O começo de uma era Como a Brasil surf terminou? As versões variam. Há quem sugira que o investimento num projeto novo, a revista Brasil skate, deficitária e de vida curta, teria descapitalizado a empresa. Também se menciona o apoio a Nas ondas do surf, filme de longa-metragem de Livio Bruni Junior que nunca teria dado retorno, como possível causa do fim. O tiro de misericórdia, dizem outros, teria sido dado por um fotógrafo da segunda leva, que, com pagamentos atrasados a receber, teria protestado a empresa, levando-a à falência. Em meados da década de 70, quando a Brasil surf veio à luz, já existia, apesar de ainda vigorar a censura, um mercado editorial razoavelmente consolidado no Brasil, com grupos poderosos como a extinta Bloch e a Abril, que lançou a revista Geração POP pensando no público jovem. Mas não havia, na visão atual de Alberto Pecegueiro, uma revista feita para um público por seu próprio público. Assim como os pais que não levavam muito a sério as buscas de novos modelos de vida de seus filhos surfistas, as grandes editoras não se davam conta de que aquele público existia e especialmente de que aquela turma de praia viria a se transformar num dos mais fortes e influentes grupos formadores de opinião no país.

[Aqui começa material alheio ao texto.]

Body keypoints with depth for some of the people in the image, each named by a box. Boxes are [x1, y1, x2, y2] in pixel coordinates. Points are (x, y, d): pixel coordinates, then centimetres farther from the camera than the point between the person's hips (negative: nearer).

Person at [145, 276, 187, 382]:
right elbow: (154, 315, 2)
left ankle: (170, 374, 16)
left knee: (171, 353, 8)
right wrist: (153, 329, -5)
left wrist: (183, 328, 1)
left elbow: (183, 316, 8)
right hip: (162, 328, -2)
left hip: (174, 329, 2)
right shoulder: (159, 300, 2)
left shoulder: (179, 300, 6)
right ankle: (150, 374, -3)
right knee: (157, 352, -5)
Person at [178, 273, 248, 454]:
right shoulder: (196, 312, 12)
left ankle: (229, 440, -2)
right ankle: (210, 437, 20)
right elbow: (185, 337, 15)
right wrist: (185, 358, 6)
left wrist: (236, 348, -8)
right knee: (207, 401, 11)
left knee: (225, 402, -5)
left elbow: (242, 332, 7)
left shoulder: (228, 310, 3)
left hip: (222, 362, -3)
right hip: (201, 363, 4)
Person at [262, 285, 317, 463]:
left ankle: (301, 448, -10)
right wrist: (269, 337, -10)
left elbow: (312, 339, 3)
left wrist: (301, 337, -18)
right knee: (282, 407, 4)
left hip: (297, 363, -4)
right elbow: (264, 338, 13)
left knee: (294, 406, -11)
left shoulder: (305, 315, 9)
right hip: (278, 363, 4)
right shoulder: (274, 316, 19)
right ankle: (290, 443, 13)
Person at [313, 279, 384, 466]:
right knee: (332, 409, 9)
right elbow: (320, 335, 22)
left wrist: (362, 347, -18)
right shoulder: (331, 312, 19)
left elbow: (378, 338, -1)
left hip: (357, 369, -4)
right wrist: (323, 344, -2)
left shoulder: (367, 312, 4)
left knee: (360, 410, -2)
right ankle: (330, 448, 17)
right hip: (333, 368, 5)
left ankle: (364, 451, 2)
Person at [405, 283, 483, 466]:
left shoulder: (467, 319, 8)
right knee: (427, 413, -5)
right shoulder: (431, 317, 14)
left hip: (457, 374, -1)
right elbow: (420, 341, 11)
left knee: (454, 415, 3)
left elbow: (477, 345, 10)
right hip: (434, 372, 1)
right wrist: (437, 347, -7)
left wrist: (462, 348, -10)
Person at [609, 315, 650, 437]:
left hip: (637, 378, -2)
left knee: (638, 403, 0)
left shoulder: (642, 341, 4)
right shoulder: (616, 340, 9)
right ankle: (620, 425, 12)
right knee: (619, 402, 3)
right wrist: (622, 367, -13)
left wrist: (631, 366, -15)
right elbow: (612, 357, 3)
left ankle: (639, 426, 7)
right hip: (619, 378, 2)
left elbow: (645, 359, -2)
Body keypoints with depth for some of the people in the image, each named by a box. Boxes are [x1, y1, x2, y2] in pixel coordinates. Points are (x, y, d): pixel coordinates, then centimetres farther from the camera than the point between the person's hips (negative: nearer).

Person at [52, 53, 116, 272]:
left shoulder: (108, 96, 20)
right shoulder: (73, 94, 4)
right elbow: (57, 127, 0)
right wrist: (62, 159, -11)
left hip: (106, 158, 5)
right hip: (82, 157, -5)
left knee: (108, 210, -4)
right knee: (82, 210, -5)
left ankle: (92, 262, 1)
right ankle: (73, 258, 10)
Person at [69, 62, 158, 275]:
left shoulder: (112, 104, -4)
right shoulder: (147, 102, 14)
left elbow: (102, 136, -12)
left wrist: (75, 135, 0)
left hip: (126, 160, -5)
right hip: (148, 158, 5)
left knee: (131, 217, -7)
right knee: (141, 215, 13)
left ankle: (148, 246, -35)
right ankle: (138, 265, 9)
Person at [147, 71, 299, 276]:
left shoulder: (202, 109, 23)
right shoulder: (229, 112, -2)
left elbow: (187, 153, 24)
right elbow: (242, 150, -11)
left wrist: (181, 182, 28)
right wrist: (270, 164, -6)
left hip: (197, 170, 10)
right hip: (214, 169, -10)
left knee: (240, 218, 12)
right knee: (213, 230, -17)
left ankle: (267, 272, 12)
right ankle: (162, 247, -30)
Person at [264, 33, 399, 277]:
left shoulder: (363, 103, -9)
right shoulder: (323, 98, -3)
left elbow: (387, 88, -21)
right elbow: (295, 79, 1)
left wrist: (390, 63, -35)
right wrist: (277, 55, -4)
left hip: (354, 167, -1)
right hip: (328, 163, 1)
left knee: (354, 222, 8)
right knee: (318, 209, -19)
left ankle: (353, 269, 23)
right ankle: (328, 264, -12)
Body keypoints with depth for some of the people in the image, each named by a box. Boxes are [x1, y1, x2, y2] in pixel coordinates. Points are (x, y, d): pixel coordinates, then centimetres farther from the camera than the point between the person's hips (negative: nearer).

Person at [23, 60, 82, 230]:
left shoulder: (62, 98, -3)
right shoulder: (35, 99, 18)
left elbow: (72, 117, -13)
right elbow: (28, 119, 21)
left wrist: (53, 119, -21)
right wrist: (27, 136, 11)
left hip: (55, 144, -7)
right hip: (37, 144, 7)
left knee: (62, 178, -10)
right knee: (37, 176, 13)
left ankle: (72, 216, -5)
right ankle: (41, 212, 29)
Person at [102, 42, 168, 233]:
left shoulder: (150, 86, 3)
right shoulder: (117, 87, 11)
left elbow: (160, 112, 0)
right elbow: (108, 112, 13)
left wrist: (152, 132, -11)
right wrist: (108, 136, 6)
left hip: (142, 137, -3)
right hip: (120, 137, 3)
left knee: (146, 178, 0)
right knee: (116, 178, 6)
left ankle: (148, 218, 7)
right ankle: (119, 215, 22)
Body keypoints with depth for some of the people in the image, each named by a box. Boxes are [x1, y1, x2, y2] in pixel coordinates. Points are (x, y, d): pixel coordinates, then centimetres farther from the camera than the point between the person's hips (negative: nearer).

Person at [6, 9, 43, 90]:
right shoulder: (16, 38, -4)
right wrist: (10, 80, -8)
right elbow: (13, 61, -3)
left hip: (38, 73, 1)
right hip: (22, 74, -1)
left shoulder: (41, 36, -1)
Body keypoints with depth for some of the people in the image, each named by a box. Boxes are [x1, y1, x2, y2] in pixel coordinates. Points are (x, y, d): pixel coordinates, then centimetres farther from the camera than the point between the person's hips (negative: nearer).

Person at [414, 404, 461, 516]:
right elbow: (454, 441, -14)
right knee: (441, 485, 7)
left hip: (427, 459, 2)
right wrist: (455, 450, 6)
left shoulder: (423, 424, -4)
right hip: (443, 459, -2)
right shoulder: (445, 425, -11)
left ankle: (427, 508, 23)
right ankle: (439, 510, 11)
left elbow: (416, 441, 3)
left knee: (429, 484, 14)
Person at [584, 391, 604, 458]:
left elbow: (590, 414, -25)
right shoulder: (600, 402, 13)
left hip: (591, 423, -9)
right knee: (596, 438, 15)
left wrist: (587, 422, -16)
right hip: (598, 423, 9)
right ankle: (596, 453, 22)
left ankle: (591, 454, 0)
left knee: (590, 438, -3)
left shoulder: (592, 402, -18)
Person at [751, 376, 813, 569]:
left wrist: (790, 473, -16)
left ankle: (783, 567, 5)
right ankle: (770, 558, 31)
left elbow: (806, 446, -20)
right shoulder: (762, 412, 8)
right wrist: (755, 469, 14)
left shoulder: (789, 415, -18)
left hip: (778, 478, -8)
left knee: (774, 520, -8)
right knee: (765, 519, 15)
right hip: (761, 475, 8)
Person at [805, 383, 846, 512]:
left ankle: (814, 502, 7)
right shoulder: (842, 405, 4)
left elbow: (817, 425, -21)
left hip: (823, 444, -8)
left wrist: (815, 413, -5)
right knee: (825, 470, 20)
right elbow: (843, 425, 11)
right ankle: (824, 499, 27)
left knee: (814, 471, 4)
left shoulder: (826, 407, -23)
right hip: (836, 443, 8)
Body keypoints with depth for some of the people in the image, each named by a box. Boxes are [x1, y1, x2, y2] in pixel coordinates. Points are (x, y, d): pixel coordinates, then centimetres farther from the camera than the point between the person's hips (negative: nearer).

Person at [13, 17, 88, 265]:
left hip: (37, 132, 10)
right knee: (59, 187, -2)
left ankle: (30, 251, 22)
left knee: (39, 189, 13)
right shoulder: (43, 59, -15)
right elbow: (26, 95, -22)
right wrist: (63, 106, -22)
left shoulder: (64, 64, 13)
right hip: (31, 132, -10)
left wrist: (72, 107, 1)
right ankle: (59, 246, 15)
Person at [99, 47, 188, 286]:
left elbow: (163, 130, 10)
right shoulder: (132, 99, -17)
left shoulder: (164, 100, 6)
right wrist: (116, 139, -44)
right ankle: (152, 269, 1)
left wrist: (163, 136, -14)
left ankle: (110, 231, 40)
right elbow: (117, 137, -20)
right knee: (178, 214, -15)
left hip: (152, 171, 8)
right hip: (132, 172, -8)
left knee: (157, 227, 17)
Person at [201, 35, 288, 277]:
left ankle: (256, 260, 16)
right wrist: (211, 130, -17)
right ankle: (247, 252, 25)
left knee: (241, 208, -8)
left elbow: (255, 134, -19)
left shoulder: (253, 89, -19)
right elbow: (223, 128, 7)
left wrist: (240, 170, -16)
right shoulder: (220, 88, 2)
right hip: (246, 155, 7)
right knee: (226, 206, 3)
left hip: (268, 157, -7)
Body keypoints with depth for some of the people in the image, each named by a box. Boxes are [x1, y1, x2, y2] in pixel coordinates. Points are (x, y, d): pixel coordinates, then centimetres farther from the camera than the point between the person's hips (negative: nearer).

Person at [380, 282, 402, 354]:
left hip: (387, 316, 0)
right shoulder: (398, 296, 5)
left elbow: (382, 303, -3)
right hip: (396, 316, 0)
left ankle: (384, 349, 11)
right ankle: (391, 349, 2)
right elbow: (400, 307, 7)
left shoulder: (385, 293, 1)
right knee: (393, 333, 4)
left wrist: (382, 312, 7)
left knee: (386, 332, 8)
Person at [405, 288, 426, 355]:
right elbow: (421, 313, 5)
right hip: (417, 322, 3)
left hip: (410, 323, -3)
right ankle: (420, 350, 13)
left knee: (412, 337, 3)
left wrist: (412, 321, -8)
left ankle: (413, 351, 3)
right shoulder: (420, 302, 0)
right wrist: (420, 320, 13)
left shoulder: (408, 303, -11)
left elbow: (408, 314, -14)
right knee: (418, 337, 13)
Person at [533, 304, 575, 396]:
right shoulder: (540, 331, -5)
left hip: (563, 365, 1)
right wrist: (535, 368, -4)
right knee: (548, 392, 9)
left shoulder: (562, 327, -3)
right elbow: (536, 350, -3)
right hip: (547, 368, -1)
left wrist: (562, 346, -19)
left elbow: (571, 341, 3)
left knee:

Da mesma maneira, os idealizadores da Brasil surf

não faziam ideia de que o mercado editorial brasileiro jamais seria o mesmo depois dos quatro anos de vida daquela revista. Eles não sabiam, mas estavam fazendo escola e mudando as perspectivas de futuro e a maneira de ver o mundo dos jovens do Brasil. E deixaram um legado, mostrando que havia espaço não só para publicações feitas sem obedecer às fórmulas jornalísticas convencionais, mas também para pessoas que acreditavam que havia outras possibilidades além do roteiro preto e branco que previa escola, faculdade, emprego, casamento, aposentadoria e morte.